= Your task =
Retype the text lines of each entry below character for character, and leave the pictures out of your answer.

(Page images with their extracted text)
* * * *
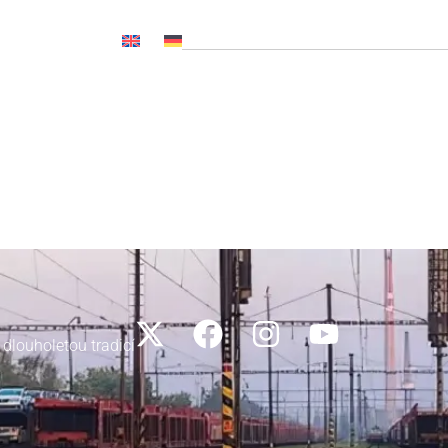
OČ NL, CNP..)
Novinky
Média
Kariéra
Kontakty
 dlouholetou tradicí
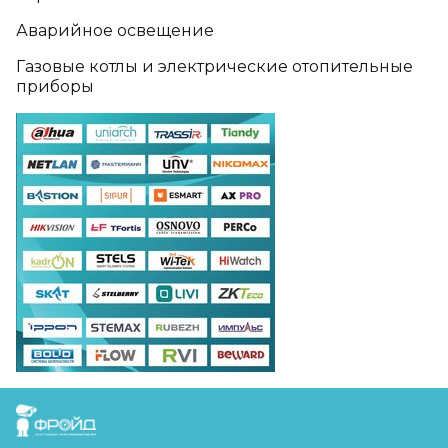
Аварийное освещение
Газовые котлы и электрические отопительные
приборы
FreudGroup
* * * *
= Answer below =
OČ NL, CNP..)
Novinky
Média
Kariéra
Kontakty
 dlouholetou tradicí
Аварийное освещение
Газовые котлы и электрические отопительные
приборы
FreudGroup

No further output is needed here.